We’ve been married for 23 years. Lucky for me, we share most of the household tasks. We cook together, we clean house together, and we work in our yard together. We avoid washing the windows together. Without Vince’s help, I could never accomplish everything my mother taught me are necessary household chores. But in all these years, I alone have had the sole responsibility of doing laundry.
Every Saturday morning, Sam and I deliver our dirty duds to the laundry room. Most of the time, he dumps it in the middle of the floor. If I’ve left some clue to which basket is for jeans and which basket is for black t-shirts, he’ll go ahead and sort. Otherwise, he’ll leave it for me to deal with.
Vince on the other hand, leaves his dirty duds piled in the bathroom. Sometimes, he’ll pick them up and dump them on my pile of dirty duds in our bedroom. But most of the time, there’s a growing tower of dirty laundry beside the shower. For years, I would pick it up for him. Then I decided that, as a grown man, he can see the non-compliant structure being built in our bathroom.

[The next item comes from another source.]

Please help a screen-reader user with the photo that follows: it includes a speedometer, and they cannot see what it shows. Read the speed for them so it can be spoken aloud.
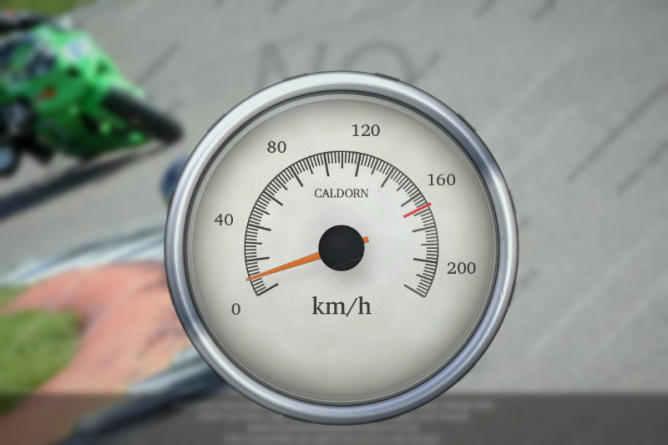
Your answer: 10 km/h
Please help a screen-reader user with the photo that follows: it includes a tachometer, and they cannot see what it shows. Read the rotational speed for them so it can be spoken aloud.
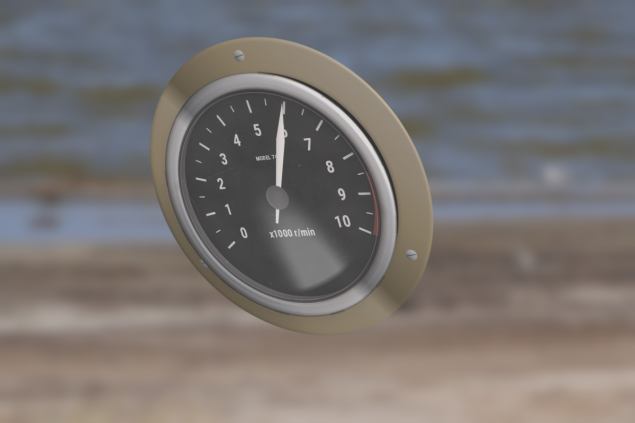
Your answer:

If he does manage to take his dirty duds to the laundry room, he won’t attempt to sort as my method befuddles him. Unlike our son, he won’t just add his jeans to the dirty jeans basket. I’ve tried to teach him how to sort, but he can’t comprehend its simplicity: whites, grays and khakis, colors, navy and black, and jeans. He overthinks it by considering the density of each item. Washing sheets with towels doesn’t make sense to him. Washing white sheets and white towels together makes perfect sense to me.
Probably more than I realize, over the years Vince has tackled loads of laundry for me. Sometimes, I’ll ask. Sometimes, it’s from necessity. He never complains, and bless his heart, in the last few weeks he’s even been helping fold and putting things away.
At Chez Medlock, doing laundry is a six-step process. Anything less isn’t “doing laundry.”
Step One: Collecting the dirty laundry.
Step Two: Sorting the dirty laundry.
Step Three: Washing each load following a specific order of priority.
a. Two loads of whites
i. Sheets and towels
ii. Everything else that is white
b. One load of gray and khaki
c. One load of colors
d. One load of navy and black
e. One load of jeans
Step Four: Drying the clean laundry.
Step Five: Folding the clean laundry.
Step Six: Putting away the clean laundry.
This is where I will disclose that my clothing doesn’t actually get put away. Once sorted, things that aren’t hung in my closet stay dumped on the laundry room counter. I don’t have enough storage, but then what woman does?
Sundays are laundry day. I’ve tried doing laundry during the week, but frankly it drives me crazy. I’ll forget a step, or worse, I’ll forget that I started a load only to discover it the following Sunday. Yeeks!
No matter what else I’m doing on a Sunday, doing laundry seems to naturally fit in. So here, on NaBloPoMo Day 2, I’m spending the day going through the Medlock Six-Step Process of Laundry Day. Other things might get accomplished or they might not. But at least we’ll have clean clothes for the week.